Just look at your other post on this thread. How do you spell "independent"???
I understood what you meant, and I understand what the other posters have said.
So for you to say/post what you posted is wrong!
" #21 Today, 12:57 AM 
Harleyjeff 
Senior Member Join Date: Sep 2009
Location: Round Lake Heights Illinois
Posts: 153 
Spelling and punctuation isn't optional. How many of you guys actually graduated? Considering yourself a professional means being professional in all aspects of the word., and you do realize that there is a spell-check function here in case you're not that good at spelling, right? Jesus Christ, I'd never sign a contract with someone who couldn't even get the spelling and punctuation right in their own contract! "
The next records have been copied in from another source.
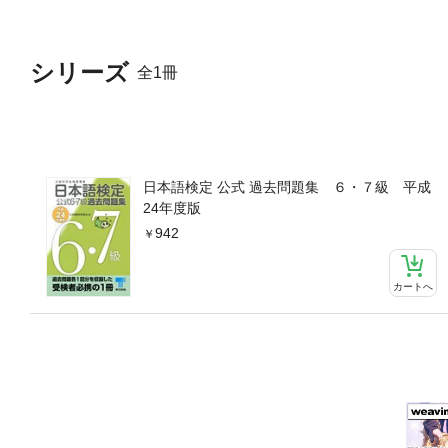
シリーズ
全1冊
日本語検定 公式 過去問題集 ６・７級 平成
24年度版
942
カートへ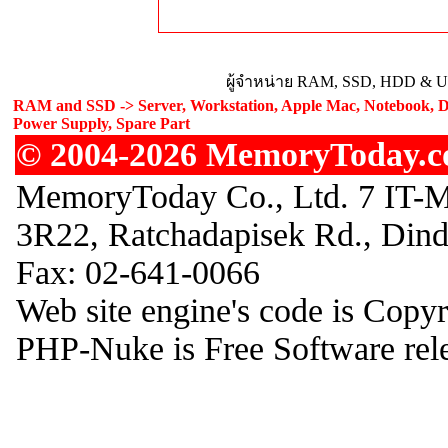
ผู้จำหน่าย RAM, SSD, HDD & Upg
RAM and SSD -> Server, Workstation, Apple Mac, Notebook, De
Power Supply, Spare Part
© 2004-2026 MemoryToday.com
MemoryToday Co., Ltd. 7 IT-M
3R22, Ratchadapisek Rd., Din
Fax: 02-641-0066
Web site engine's code is Copy
PHP-Nuke is Free Software rel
Come on dude, be cool!Thumbs Up
We are not all perfect!

Thank you,
Scott


----------



## 30below (Jan 11, 2009)

My wife and I both have grizzly 700's. They are great all around machines. They have good power, however not the most powerful out there anymore. They are one of the best for reliability. They are a little tipsy because the suspension is a little soft. I plow with mine and it's awesome. Good mileage out of a tank of gas. Oh and the CVT belt setup is the best in the industry, IMO.


----------



## champ3jd (Dec 16, 2005)

We have a 700 and a 450.
Too do it again, I wouldn't buy the 450, I would go with the 550 which they didn't release till I already had the 450.
The 700 is awesome! I plowed our 1/4 mile long steep curvy gravel driveway from '07 to '12 with no issues at all.
Bought a Ranger with a Boss plow in '12 and it's great.
You are right on the Yamaha cvt, it's by far the best out there. I have finally got use to the Polaris setup, but the Yammi is wayyyyyyy better!
Love your pics too


----------